Lo son por varios motivos. En primer lugar, ofrecen una recompensa inmediata. Me paso la pantalla y obtengo puntos. Escribo un twit y me lo retwitean. Subo una foto y la comentan. Recibo, casi al segundo, likes, comentarios, nuevas habilidades para mi personaje, puntos de experiencia…Puede tomar muchas formas, pero seguirá siendo un refuerzo positivo, es decir, algo que me gusta, que me hace sentir gozo al momento. ¿Quién no quiere eso?

tic_adolescentes2En segundo lugar, la red de redes proporciona interactividad entre usuarios. Puedo participar activamente expresando una opinión, consejo, experiencia personal, duda, broma…y también recibirlo de otros. Todo ello acompañado de un lenguaje multimedia (fotos, vídeos, memes,emoticonos…) que resulta enormemente atractivo.

Añadido a todo esto, las nuevas tecnologías nos permiten realiza varias actividades a la vez. Abrir el correo y buscar información mientras se carga un vídeo o se baja un archivo al mismo tiempo que hablo con alguien, ¡es posible!

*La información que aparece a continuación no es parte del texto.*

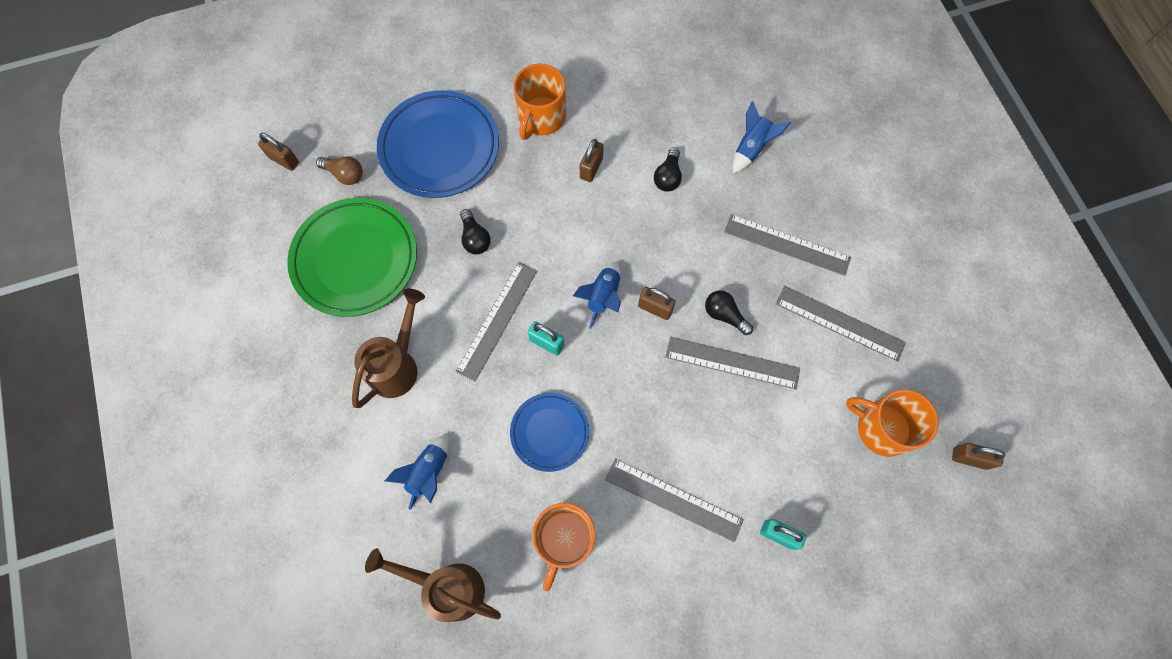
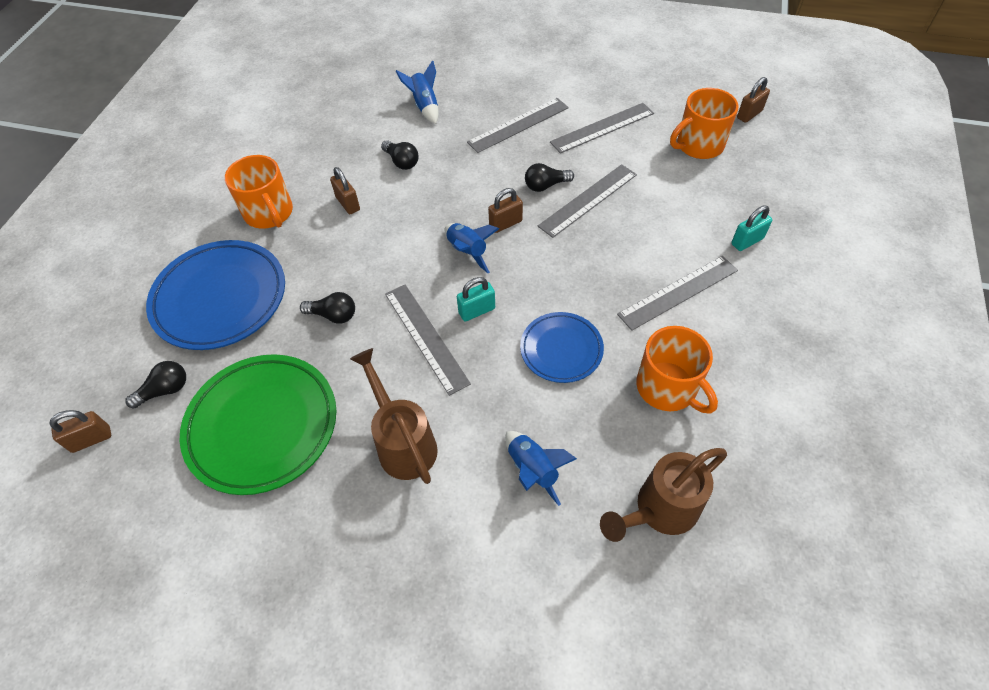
camera: 55 degrees left, 15 degrees down
(345, 174) = (165, 390): brown light bulb -> black light bulb

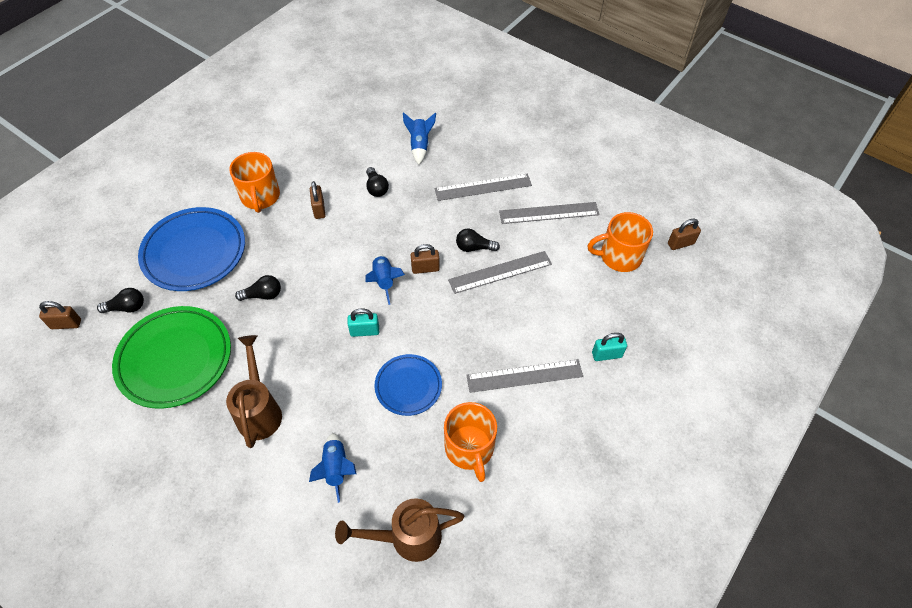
camera: 20 degrees right, 0 degrees up
(333, 315) = (263, 295): black light bulb -> black light bulb turned 45 degrees counterclockwise
(426, 337) = (317, 337): grey ruler -> none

La facilidad para acceder a Internet es otro factor a tener en cuenta. Multitud de aparatos electrónicos cotidianos están diseñados para conectarse a Internet. De hecho, casi ningún adolescente aceptaría un móvil sin acceso a la red y muchos cuentan, también, con su propio portátil y/o tablet. Además, no existen límites de horario, Internet está siempre ahí, a nuestro alcance.

Por último, cabe mencionar la desinhibición que provoca el anonimato. Saber que los que están al otro lado no pueden reconocerte y, por extensión, hacerte responsable de tus actos, facilita las conductas deshonestas como burlas, insultos, mentir sobre uno mismo u otra persona…y también conductas que pueden perjudicarnos a nosotros mismos como dar información privada, fotos comprometedoras…

Todas estas características hacen de  los ordenadores, tablets y smartphones aparatos muy apetecibles. Y esto no es para nada negativo. Dependerá del uso que se les dé.